### [Aufgaben]
1. Beantworte anhand des Textes zur Bologna-Reform:
(a) Die Bildungsminister wie vieler europäischer Staaten versprachen 1999 die Hochschulreform?
(b) Auf wie viele Semester wurde der Stoff aus acht Semestern komprimiert?
(c) Welcher Anteil aller Studierenden muss arbeiten, um das Studium zu finanzieren?
2. Fasse den Absatz im Text zur Bologna-Reform, der mit „Viele Studierende haben eine 40- bis 50-Stunden-Woche“ beginnt, als Stichpunktliste mit seinen wichtigsten Fakten zusammen.

### [Vorliegender Text]

----

Im Winter protestierten zehntausende Studierende und Lehrende gegen gravierende Mängel an den Universitäten. Im Juni werden die Proteste fortgesetzt. Nicole Gohlke und Janine Wissler über die Hintergründe und den neoliberalen Umbau der Hochschulen
Im Blitzlichtgewitter der Journalisten versprachen 1999 die Bildungsminister von 29 europäischen Staaten eine Hochschulreform, die vieles besser machen sollte. Mit der so genannten Bologna-Erklärung sollte bis 2010 ein einheitlicher europäischer Hochschulraum entstehen. Das Ziel: verständlichere und vergleichbare Hochschulabschlüsse, Verkürzung der Studienzeit, mehr Praxisorientierung, erhöhte Mobilität von Studierenden und die Durchsetzung eines zweistufigen Systems von Studienabschlüssen – dem Bachelor und dem Master.
»Schöne« neue Campuswelt
Heute herrscht an den Hochschulen vor allem Frust über die Reform, denn die schöne neue Campuswelt entpuppt sich zunehmend als Lernfabrik. Zehn Jahre Bologna-Prozess sind deswegen kein Grund zum Feiern, sondern Anlass für Proteste. Die Mehrheit der Studierenden lehnt die Reform mittlerweile ab, weil sich durch sie die Lern- und Arbeitsbedingungen an den Hochschulen erheblich verschlechtert haben: Überfüllte Hörsäle, zu wenig Professoren, enormer Leistungsdruck durch ein Übermaß an Klausuren, Anwesenheitspflicht und Frontaltunterricht sind Alltag.
Weil der Stoff aus acht Semestern auf sechs Semester komprimiert wurde, sind die neuen Studiengänge überfrachtet. »Bulimie-Lernen« ist die Folge: Vor Klausuren wird schnell auswendig gelernt und anschließend alles wieder ausgespuckt.
Viele Studierende haben eine 40- bis 50-Stunden-Woche, Jobben nicht eingerechnet – ganz zu schweigen von politischem, familiärem und kulturellem Engagement. Den Studierenden wurde versprochen, dass sie problemlos zwischen Unis innerhalb Europas wechseln können. Nun stellen sie fest, dass nicht mal ein Wechsel von Berlin nach Frankfurt funktioniert, denn die neuen Bachelor-Studiengänge sind oft viel zu spezialisiert. Und Auslandssemester passen nicht mehr in die engen Studienpläne. Zwei Drittel aller Studierenden müssen arbeiten, um sich das Studium finanzieren zu können, das kollidiert mit Anwesenheitspflichten bei Seminaren und engen Prüfungsrhythmen. Immer mehr leiden unter dem dauernden Stress, Überforderung und Leistungsdruck. In einigen Fächern steigt die Zahl der Studienabbrecher, an manchen Fachbereichen bleibt ein Drittel bis die Hälfte der Studierenden auf der Strecke.

----

### [Vorliegende Einträge]

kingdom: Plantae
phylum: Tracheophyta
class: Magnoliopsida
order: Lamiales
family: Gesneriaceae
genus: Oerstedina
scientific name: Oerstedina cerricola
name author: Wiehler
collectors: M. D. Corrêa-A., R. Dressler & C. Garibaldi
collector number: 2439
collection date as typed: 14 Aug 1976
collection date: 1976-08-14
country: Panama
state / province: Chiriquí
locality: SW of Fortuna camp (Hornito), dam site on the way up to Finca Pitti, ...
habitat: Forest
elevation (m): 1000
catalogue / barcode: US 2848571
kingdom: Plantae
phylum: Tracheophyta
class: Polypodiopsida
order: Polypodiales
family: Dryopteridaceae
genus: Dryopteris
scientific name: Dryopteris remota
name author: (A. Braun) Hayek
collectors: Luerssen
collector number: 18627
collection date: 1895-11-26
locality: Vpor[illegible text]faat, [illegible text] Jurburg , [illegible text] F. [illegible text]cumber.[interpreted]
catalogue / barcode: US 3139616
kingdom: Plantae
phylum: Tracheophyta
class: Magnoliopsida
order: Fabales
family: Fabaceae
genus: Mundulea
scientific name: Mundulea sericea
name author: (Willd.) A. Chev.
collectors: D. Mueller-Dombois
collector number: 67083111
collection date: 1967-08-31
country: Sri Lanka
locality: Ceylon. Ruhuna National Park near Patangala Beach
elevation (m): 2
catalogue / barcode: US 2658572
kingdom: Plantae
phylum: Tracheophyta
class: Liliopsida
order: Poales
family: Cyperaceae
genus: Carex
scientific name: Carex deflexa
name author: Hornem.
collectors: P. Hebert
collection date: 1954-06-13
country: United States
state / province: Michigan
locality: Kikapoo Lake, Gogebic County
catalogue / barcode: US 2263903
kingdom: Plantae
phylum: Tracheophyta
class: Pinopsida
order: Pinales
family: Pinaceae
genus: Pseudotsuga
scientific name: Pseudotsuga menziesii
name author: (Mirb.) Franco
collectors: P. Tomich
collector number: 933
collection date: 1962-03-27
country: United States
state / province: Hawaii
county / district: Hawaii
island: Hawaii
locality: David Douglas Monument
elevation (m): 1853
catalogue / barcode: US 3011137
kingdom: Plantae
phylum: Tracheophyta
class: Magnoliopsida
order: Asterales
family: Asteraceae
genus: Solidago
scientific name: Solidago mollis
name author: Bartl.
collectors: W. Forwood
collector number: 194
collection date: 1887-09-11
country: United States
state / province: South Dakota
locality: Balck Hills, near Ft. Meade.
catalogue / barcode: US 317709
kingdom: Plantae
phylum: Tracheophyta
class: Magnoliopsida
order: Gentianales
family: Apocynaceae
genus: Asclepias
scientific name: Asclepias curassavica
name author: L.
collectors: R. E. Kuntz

----

### [Endgültige Antworten]
1.
(a) 29
(b) Sechs
(c) Zwei Drittel

2.
- Viele Studierende haben eine 40- bis 50-Stunden-Woche, Jobben nicht eingerechnet.
- Der versprochene problemlose Wechsel zwischen Unis in Europa klappt oft nicht einmal von Berlin nach Frankfurt, weil die Bachelor-Studiengänge zu spezialisiert sind.
- Auslandssemester passen nicht mehr in die engen Studienpläne.
- Zwei Drittel der Studierenden müssen arbeiten. Das kollidiert mit Anwesenheitspflichten und engen Prüfungsrhythmen.
- Immer mehr leiden unter Stress, Überforderung und Leistungsdruck.
- In einigen Fächern steigt die Zahl der Studienabbrecher. An manchen Fachbereichen bleibt ein Drittel bis die Hälfte der Studierenden auf der Strecke.